The Arlington Arts Council donated the piece done by local stone sculptor Reg Akright, who had originally designed it to pay homage to heavy construction and the trades, and to everyone who worked the trades like he did as a bridge ironworker, underground miner and heavy construction laborer.

The artwork was created using stones, beach cobbles, rebar and steel pipe from an old pipe company on 67th Avenue in Arlington. The top, highly polished 14-inch round stone is black Egyptian granite.

Akright said he was honored to have the piece selected as a memorial to Boulton.

“I finished the sculpture in 2015 just a few months after my father, Robert L. Akright, passed away,” Akright said. “He was a Colorado-based geologist who worked throughout the western states and a gifted oil painter. I quietly, privately, dedicated this piece to his memory.”

Akright didn’t know Boulton personally, but he has heard the stories.

“I always hoped this piece, because it is quiet and even a little floral in shape, would be placed in just the garden setting that you chose,” he said.

He added, “To honor a person like George, that is also something special.”

Arts Council president Sarah Arney spotted the sculpture in a retrospective of the past 25 artists of the year at Schack Art Center in Everett earlier this year. Akright was the art center’s artist of the year in 2008 for his contributions to the art community of Snohomish County.

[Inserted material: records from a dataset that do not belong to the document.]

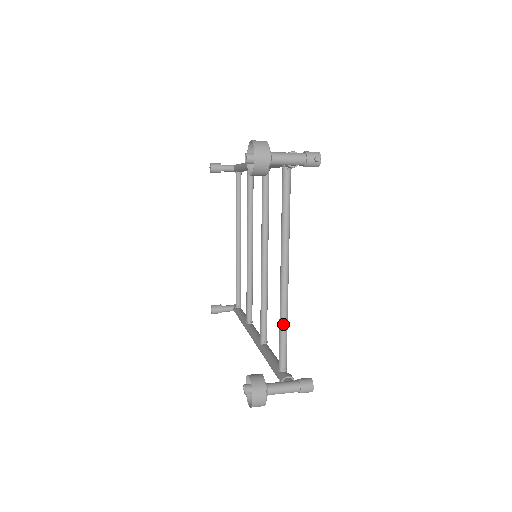
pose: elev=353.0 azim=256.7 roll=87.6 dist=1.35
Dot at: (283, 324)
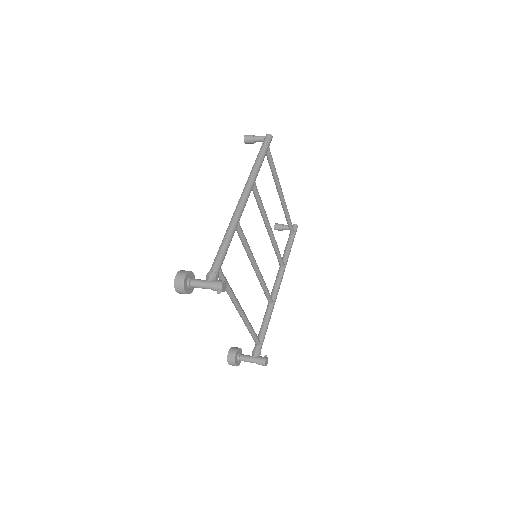
Dot at: (248, 330)
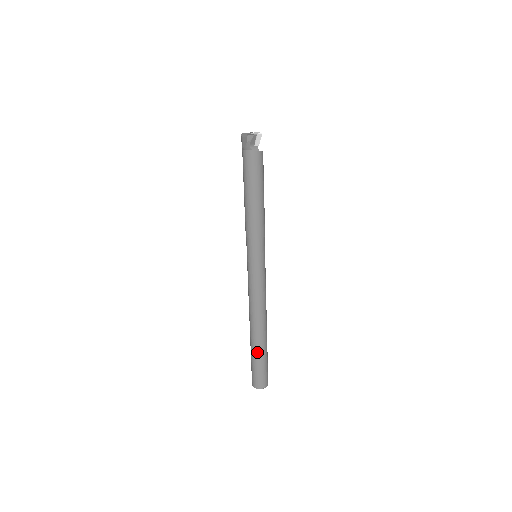
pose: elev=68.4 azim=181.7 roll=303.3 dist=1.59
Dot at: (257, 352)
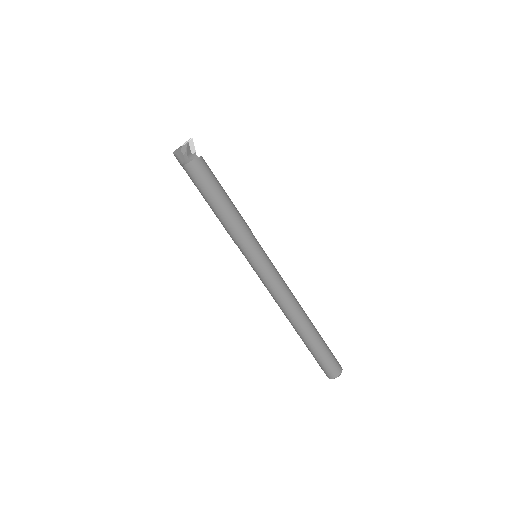
Dot at: (314, 343)
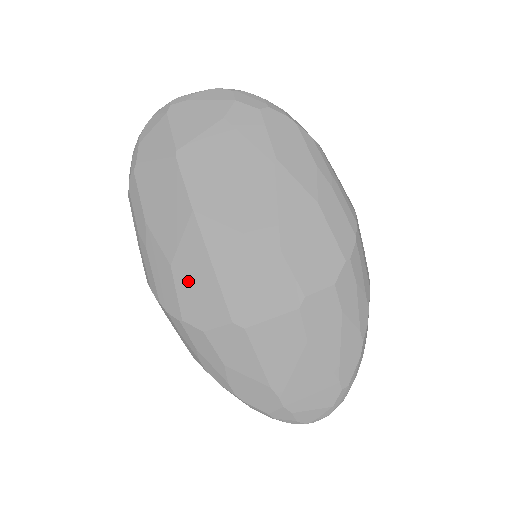
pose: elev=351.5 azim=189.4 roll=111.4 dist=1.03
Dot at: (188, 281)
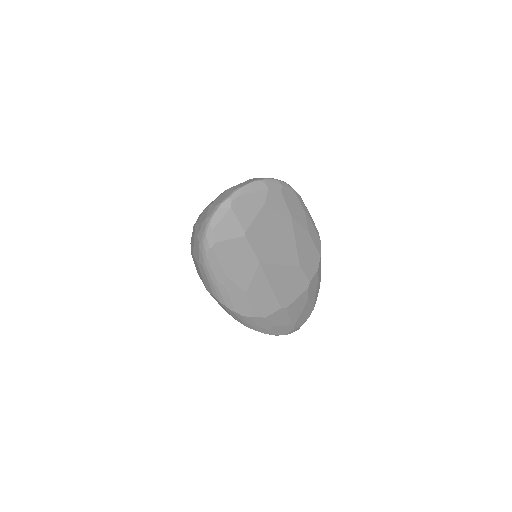
Dot at: (257, 298)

Arney noticed the industrial nature of the piece makes it appropriate for Arlington, but with the passing of Boulton, it became clearly a vase with a flower bud.

“Some say it brings to mind an ice cream cone,” Arney said. “That’s OK, too, I am sure George won’t mind.”

Boulton was a loyal supporter of the arts and was named AAC’s Art Advocate of Arlington in 2016.

“We knew we had to find a piece of art to dedicate to George,” Arney said.

City staff ordered a base and plaques, then prepared the flower garden for the sculpture. The Arlington Kiwanis and Garden clubs donated to the project.

The sculpture is the first of three pieces that the Arts Council plans to donate to bolster the city’s public art inventory.